For as long as I remember, I always wanted to be a creative…and then I did a “safe” degree

For as long as I can remember, I always wanted to be a writer. The novels of Enid Blyton, Roahld Dahl, John D Fitzgerald and Judy Blume fired up my imagination as a kid; in my teens Sidney Sheldon and Jeffery Archer stimulated my solitary life. My imagination and creativity, was one of the Perks of being a wallflower  and I began to write my own short stories unleashing it all, like a genie escaped from a it’s prison. Err ,his bottle.  I dreamed of a career like those writers I admired…I dreamed.

Problem was creativity was often seen as a hobby, or something that only the select few geniuses are able to do; it is rarely seen or encouraged as a career path, especially in this part of the world.  In the 90’s most parents envisioned their wards getting a degree that would enable them work with a big oil company so they could be guaranteed a safe, secure and well-paying job that could enable them travel the world. (Today it’s telecoms)

Schools divided classes into Science, Arts and in some cases commercial (some school collapsed the two into one). Most kids were pushed into science courses, where they could prepare to be Engineers or Doctors.  Arts was looked down upon, or seen having little prospects that would involve low pay and financial struggle.

But with the growth of Nollywood, actors gaining continent wide fame , multi millions endorsement deals, musicians touring the world and earning some people’s annual salary in one show, it’s the next best thing to having a son that plays for the EPL. 

I strongly believe that we need a creative class that is separate from the arts class. A class where,creative strengths are embraced and harnessed. Where courses like; Music Theory/Practical, Creative Writing, Dance, Performance Arts,Acting  etc  are part of the curriculum. Majority of the people currently working in the film industry never received any formal training, and in many cases, it shows in the end product. It shows in their ability and evident in how capable they are of handling certain things without being micro managed. 

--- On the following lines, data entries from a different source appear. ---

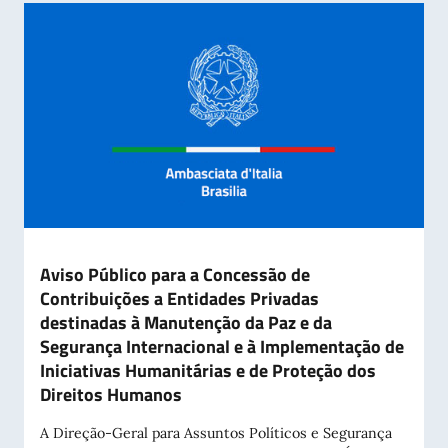
Aviso Público para a Concessão de
Contribuições a Entidades Privadas
destinadas à Manutenção da Paz e da
Segurança Internacional e à Implementação de
Iniciativas Humanitárias e de Proteção dos
Direitos Humanos
A Direção-Geral para Assuntos Políticos e Segurança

We need entire schools dedicated to Creative and Performance Arts.  The school would be only from SS1 – SS3, with an extra optional year to get a diploma or A level. Entry would be on merit, by passing a creative equivalent of Junior WAEC; it may be a practical exam, it may be some form of audition or interview, where they can display their creative leaning/strength.  Ever seen the movie FAME( 1980 original/2009 remake), that is a great example of what I picture.

Our creative industry (music/film/tv) has the potential to be the one of the biggest generators of income, even matching oil (with solid infrastructure and legal framework). But first it needs professionals, who have shaped their natural creative talent into a craft and professionalism. 

There’s the mistaken assumption that “natural talent” is enough to form a career in the creative industry, but that thinking and attitude is why we see so many mediocre movies, with bad writing, worse actin, horrendous production values, hear shallow songs that recycle themselves. People wake up one morning at age 30, having never done anything creative In their life, and they decide they want to write, act , sing. The frightening thing is some of them because of looks, articulation or knowing someone gain entry and start a career. Watch the gag reels/auditions of any music talent show, and you will understand, the film industry also has many like those we all  tune in to laugh at on those shows.

Take a look at any really gifted American  actor or singer under the age of 35,from Ryan Gosling to Justin Timberlake, from Michael B Jordan to Chris Brown and you will discover that they had been shaping and harnessing their talent from pre- teen days, into the skill that they are currently use to make a fortune. Many had coaches, belonged to talent clubs, some attended performance arts schools, or if they went to regular schools were involved in creative extra-curricular activities.  From their formative years they started to pursue, harness and shape their talent into skill. So why  re-invent the wheel?

The creative industry is growing every day resulting in actors and performing artists from the US and UK relocate home to seek a career. Banky W, Tiwa Savage, Seyi Shay are examples of those that have returned for the music industry and experienced great success. Beverly Naya, Kc Ejelonu,Uru Eke and others have gotten a warm reception in Nollywood . But as the next generation prepares to enter the creative world, they need a lot more preparation that a lot of us had. If we are to take our creative industries to the next level  of global relevance, we need to re think how creativity is nutured.